Although 84% may identify to some degree with a religious tradition, of course, many patients may weakly observe their religious beliefs and practices. Many adherents of a religion may not know or accept all the doctrines, rituals, lifestyle recommendations, and so forth. Furthermore, many are influenced to varying degrees by multiple faith traditions (e.g., the person raised Roman Catholic who uses Buddhist meditational practices and currently self-identifies as a Unitarian Universalist). Also, within one religious tradition, there are a myriad of interpretations of the faith’s tenets and practices. Varying degrees of engagement, commitment, and orthodoxy will be found within one denomination—and even within one family belonging to the same denomination. This variation in religiosity underscores the importance of assessing the R/S of each patient; each patient has a unique religion (or a religious spirituality) [19].

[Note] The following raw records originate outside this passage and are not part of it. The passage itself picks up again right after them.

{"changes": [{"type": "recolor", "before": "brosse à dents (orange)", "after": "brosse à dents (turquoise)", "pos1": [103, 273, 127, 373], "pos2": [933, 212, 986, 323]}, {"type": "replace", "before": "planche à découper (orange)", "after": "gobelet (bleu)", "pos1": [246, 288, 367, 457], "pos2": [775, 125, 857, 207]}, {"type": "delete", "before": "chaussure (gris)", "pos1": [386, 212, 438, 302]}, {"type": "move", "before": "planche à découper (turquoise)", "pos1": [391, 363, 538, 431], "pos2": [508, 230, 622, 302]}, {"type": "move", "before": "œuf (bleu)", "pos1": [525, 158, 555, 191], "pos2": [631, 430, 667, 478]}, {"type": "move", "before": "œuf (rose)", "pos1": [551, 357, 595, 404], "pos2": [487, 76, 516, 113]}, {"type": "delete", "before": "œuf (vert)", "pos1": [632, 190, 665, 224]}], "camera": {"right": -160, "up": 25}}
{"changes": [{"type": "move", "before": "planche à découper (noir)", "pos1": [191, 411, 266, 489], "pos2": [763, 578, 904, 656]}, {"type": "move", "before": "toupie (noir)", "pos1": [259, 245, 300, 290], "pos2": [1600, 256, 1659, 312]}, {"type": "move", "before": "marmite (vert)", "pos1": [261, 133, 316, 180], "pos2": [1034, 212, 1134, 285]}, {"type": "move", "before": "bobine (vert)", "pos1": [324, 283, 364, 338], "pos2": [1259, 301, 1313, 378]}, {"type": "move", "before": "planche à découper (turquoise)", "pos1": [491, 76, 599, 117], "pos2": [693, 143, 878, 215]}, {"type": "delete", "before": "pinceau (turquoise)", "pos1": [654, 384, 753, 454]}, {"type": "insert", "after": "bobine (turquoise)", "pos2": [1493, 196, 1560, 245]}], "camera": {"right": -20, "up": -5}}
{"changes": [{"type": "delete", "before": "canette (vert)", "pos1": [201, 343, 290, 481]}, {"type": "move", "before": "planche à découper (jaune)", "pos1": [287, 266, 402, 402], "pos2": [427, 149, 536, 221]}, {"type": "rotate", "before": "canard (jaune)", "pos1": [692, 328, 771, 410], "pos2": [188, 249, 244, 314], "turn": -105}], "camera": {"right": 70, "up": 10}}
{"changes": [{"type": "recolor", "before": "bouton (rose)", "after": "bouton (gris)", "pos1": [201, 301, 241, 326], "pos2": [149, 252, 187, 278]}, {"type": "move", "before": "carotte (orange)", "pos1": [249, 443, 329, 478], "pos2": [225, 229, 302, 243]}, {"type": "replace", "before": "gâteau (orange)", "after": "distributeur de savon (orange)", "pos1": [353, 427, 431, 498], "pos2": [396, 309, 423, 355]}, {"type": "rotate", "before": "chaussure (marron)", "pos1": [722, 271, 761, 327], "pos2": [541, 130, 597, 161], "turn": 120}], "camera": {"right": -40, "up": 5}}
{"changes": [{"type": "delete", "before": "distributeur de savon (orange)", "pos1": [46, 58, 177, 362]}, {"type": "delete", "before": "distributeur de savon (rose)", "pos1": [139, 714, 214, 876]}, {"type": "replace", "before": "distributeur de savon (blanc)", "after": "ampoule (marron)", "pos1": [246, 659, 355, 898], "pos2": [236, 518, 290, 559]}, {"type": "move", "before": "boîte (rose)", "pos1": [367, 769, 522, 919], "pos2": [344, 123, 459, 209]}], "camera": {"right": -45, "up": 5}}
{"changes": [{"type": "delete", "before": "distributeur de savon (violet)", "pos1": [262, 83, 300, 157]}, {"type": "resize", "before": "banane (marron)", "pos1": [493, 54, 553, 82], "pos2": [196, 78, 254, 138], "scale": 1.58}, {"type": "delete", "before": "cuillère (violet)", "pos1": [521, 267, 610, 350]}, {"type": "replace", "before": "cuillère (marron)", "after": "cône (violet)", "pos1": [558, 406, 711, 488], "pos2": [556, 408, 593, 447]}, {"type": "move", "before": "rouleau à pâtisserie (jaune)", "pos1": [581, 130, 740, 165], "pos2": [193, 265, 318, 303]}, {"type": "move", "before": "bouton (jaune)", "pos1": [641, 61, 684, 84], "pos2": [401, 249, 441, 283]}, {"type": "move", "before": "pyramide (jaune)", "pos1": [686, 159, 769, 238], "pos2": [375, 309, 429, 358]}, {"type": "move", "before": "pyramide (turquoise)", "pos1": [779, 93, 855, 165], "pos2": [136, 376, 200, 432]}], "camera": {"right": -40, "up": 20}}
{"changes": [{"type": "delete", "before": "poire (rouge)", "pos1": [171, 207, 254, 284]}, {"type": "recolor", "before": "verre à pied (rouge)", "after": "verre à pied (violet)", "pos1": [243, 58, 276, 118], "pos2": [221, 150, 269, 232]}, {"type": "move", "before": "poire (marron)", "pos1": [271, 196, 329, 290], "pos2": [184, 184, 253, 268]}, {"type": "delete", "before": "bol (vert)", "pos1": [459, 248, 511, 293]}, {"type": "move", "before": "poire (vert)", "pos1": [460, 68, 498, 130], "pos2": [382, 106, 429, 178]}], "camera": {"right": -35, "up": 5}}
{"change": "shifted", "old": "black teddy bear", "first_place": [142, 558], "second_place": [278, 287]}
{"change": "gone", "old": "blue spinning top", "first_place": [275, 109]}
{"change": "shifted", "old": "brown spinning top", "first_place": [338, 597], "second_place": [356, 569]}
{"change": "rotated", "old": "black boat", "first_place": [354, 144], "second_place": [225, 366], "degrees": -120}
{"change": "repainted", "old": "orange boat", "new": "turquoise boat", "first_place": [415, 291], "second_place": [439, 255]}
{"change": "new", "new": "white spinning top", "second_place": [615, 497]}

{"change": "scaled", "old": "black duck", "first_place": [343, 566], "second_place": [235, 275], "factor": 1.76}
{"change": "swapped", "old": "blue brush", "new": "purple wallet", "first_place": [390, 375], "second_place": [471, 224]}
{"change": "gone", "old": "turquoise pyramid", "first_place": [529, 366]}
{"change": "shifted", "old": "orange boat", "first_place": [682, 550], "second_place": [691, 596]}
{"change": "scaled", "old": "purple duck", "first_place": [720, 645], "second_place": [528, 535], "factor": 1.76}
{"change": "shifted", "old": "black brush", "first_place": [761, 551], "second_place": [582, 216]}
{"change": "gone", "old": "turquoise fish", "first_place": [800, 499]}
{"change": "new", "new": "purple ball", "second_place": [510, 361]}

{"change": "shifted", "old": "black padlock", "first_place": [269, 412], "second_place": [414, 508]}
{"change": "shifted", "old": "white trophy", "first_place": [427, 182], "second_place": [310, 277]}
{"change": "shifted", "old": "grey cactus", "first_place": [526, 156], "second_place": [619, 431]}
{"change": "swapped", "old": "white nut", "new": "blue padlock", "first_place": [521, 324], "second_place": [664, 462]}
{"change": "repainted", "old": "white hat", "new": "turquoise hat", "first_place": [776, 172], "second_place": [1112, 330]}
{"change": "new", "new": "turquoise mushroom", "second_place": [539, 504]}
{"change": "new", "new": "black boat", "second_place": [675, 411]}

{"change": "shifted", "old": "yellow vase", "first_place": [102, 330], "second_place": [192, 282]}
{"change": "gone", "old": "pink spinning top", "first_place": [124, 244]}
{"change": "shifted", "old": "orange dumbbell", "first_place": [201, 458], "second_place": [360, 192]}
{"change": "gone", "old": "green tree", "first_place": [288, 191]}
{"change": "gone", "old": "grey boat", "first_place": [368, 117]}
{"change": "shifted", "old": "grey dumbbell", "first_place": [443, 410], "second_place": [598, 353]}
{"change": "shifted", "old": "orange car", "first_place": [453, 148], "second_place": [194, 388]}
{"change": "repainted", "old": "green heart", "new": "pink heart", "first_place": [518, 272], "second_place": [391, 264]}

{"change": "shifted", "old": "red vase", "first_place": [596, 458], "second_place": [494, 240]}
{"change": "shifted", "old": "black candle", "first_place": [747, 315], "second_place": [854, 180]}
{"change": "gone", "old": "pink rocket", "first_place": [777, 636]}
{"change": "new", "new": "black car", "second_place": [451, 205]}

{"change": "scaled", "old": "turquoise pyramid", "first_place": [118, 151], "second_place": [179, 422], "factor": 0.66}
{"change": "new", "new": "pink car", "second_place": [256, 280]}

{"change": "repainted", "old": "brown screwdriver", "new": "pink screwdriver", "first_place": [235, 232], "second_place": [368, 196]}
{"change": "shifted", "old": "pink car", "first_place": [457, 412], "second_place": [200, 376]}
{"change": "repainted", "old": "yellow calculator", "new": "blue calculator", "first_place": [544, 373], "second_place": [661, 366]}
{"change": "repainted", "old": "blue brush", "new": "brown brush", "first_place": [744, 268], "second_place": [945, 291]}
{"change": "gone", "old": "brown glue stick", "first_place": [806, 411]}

For those who are integrated to some degree within a religious community, there often are resources that can support patients and their families during times of illness [19]. Latter-Day Saints (Mormons) may be the most organized at providing support to their parishioners or “ward” members. Lay leaders regularly will visit parishioners, identify who is sick or in need, and organize support; the women of the church constitute the “Relief Society” which regularly meets and is instrumental in providing care for those in need. Anabaptist-descended denominations, Seventh-day Adventists, Pentecostals, Roman Catholics, Presbyterians, Orthodox Christians, and other Christian denominations often appoint and/or train lay leaders (especially women, deacons or deaconesses, or those in Stephen’s ministries) to visit and support sick church members. In Judaism, such ministry to the sick is regularly performed by members who are part of a Bikur holim group. For Muslims, an Islamic center or association likely will offer services for the sick and elderly in the congregation [19].

Indeed, belonging to a religious group not only provides social support in general (as Koenig’s [1, 2] review documented), but it often also provides added support—a safety net—for those who are sick and in need. A national study of African-American churchgoers documented types of instrumental support members provided; the more religious and less-educated members provided the most care, which included transportation, help with chores, and even financial support [55]. Yes, a robust faith community will care for its own as would any caring family. The implications for the healthcare professional may be obvious: If the patient consents, clinicians should inform, mobilize, and/or collaborate with these informal caregivers as appropriate. This is particularly true for when patients are discharged home or institutionalized for an extended time.

5.10 R/S Communities: Venues for Health Promotion

R/S communities have been harnessed by health professionals for delivering various types of healthcare. Most of this work has involved providing health promotion (e.g., education about advanced care plans, lifestyle programs aimed at reducing obesity, improving diet and exercise) and disease prevention (e.g., HIV and cancer screening programs) [56,57,58,59,60,61]. Typically, these programs are studied using community-based participatory research methods. Much of the research exploring how healthcare can be delivered in a faith community is conducted in urban US American African-American churches or in churches for Latino or Asian immigrants. Indeed, the R/S community is a venue for reaching populations that otherwise might distrust or be unable to access healthcare. Many of the reports about these church-based health promotion programs identify feasibility and sustainability issues encountered [60,61,62]; characteristically, however, they also conclude the R/S communities hold great potential for improving health within communities.

5.11 Conclusion

Thousands of studies now document that R/S is linked with desirable health outcomes. Whether the association is because of R/S beliefs, behaviors, or belonging—or a mixture of these aspects of R/S—this evidence ought to prompt healthcare professionals to plan and implement care that supports R/S. A commitment to systematic R/S assessment and ethical care that reflects this assessment is essential for effective healthcare.